**Selected passage**
HIV Infection Raises Risk of Heart and Kidney Disease

November 27, 2017

"What we need to do now is to help people with HIV realize the full potential of their much-extended life expectancy."

People with HIV infection are at increased risk for both heart and kidney disease, according to a new study.

That study found that people at high predicted risk for both cardiovascular disease (CVD) and chronic kidney disease (CKD) events have substantially greater risks for both CVD and CKD events compared with those at low predicted risk for both outcomes and those at high predicted risk for CVD or CKD events alone.

Study results appear in the November 7, 2017 in PLoS Medicine.

Lead author Mark Boyd, an infectious diseases expert, led an international team to investigate additional diseases associated with HIV infection and its treatment. The researchers used data from the international D:A:D (Data collection on Adverse events of Anti-HIV Drugs) study, a prospective observational study that combines 11 cohorts of more than 49,000 HIV-positive people followed prospectively since 1999.

Their analysis included 27,215 participants, average age 42 years (74% of them men), with enough data to calculate CVD and CKD risk scores. They calculated the CVD and CKD event rates by predicted 5-year CVD and CKD risk groups (≤1%, >1%–5%, >5%) and analyzed whether CVD and CKD risk group effects were multiplicative.

“Our research found that people with HIV at high risk of cardiovascular disease had a corresponding 5.63-fold increase in risk of chronic kidney disease – a finding not consistent with the general community,” said Boyd. Those at high CKD risk had a 1.31-fold increase in CVD events compared to those at low risk. Participants’ CVD and CKD risk groups had multiplicative predictive effects, with no evidence of an interaction.

**Data supplied**
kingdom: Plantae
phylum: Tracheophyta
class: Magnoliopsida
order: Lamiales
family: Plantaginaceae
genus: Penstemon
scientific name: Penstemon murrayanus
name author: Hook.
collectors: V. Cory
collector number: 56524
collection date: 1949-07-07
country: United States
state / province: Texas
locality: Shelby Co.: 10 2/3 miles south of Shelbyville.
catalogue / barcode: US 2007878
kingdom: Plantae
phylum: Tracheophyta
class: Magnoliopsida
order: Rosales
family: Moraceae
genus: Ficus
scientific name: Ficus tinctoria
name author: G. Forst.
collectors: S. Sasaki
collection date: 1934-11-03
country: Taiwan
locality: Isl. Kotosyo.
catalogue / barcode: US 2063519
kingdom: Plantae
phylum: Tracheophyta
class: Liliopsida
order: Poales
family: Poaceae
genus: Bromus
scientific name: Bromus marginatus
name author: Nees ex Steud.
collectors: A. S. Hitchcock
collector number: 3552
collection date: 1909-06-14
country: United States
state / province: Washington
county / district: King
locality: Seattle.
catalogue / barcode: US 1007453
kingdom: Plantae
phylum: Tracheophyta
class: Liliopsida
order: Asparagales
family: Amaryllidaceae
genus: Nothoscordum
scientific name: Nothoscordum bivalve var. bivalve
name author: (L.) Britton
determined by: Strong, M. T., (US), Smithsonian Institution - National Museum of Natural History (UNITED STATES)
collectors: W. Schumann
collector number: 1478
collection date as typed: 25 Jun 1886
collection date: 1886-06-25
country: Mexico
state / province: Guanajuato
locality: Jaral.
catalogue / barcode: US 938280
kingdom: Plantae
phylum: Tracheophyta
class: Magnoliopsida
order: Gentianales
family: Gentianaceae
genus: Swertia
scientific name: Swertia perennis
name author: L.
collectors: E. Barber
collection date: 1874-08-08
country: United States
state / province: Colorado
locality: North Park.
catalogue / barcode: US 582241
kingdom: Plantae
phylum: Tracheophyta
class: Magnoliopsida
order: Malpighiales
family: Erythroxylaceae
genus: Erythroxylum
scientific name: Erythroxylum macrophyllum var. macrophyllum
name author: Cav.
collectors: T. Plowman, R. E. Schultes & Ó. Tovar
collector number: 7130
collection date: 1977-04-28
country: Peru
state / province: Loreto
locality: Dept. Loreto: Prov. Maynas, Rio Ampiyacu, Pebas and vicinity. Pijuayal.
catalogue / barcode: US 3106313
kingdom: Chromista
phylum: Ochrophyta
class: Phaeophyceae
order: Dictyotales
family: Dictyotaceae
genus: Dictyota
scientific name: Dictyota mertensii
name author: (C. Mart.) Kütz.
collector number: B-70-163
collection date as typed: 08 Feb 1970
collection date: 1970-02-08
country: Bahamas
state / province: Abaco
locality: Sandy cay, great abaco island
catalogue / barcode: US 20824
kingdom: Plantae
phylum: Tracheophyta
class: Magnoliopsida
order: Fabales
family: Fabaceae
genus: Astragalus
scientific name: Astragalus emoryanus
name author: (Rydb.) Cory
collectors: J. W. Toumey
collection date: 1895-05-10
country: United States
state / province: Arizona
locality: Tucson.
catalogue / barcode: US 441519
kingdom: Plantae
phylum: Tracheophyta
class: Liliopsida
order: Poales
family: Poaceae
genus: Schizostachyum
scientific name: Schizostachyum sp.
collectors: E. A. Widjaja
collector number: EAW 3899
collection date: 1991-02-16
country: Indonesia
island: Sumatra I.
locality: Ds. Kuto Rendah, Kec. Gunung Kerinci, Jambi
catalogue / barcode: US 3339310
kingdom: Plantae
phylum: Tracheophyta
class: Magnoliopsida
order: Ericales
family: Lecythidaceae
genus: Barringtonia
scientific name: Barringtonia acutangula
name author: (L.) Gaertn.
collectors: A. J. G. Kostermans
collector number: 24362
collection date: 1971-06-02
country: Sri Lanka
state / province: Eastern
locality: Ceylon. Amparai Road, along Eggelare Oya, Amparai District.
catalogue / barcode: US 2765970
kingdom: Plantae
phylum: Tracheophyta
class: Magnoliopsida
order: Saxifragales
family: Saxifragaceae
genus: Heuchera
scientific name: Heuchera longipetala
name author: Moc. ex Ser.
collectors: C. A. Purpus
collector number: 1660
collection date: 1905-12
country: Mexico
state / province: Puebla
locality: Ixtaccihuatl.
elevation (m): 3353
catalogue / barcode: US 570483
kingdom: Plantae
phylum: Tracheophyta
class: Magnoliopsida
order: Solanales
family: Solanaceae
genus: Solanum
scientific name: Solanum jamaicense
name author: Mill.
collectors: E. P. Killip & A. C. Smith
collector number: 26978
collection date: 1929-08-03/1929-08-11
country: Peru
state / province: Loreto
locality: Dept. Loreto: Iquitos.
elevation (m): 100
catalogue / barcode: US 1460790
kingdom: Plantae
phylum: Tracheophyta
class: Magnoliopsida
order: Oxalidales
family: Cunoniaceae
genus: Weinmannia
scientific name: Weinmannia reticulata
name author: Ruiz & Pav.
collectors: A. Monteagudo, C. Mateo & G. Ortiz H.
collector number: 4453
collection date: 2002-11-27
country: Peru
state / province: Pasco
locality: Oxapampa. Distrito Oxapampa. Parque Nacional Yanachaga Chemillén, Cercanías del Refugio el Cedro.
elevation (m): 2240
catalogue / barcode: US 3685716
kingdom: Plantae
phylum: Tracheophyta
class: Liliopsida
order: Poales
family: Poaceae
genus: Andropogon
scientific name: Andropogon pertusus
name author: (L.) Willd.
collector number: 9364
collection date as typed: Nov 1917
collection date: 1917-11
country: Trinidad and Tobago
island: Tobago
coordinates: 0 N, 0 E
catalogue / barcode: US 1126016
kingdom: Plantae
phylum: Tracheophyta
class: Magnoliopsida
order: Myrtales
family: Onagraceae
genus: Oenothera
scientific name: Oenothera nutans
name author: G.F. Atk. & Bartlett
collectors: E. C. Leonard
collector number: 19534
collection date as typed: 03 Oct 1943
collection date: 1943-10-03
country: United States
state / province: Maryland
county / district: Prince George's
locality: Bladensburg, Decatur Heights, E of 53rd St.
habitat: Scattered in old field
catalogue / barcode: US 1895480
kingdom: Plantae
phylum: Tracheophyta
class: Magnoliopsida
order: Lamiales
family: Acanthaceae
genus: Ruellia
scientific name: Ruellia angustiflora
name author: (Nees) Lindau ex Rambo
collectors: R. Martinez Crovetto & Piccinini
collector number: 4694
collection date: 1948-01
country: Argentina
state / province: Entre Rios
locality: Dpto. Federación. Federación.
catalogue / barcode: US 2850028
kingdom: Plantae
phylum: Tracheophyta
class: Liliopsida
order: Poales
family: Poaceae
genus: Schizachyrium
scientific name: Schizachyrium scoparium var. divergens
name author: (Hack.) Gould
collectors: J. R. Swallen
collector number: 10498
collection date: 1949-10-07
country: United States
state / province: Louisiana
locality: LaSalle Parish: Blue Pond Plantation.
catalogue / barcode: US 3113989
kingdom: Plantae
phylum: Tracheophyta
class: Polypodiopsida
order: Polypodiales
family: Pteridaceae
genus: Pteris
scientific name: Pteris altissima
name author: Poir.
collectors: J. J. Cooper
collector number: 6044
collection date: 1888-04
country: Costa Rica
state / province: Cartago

**Task goal**
Update the article on HIV and heart and kidney disease, starting at "People with HIV infection" and ending at "in PLoS Medicine.", so that "substantially" is replaced with "considerably". The records above are separate material.

**Your response**
People with HIV infection are at increased risk for both heart and kidney disease, according to a new study.

That study found that people at high predicted risk for both cardiovascular disease (CVD) and chronic kidney disease (CKD) events have considerably greater risks for both CVD and CKD events compared with those at low predicted risk for both outcomes and those at high predicted risk for CVD or CKD events alone.

Study results appear in the November 7, 2017 in PLoS Medicine.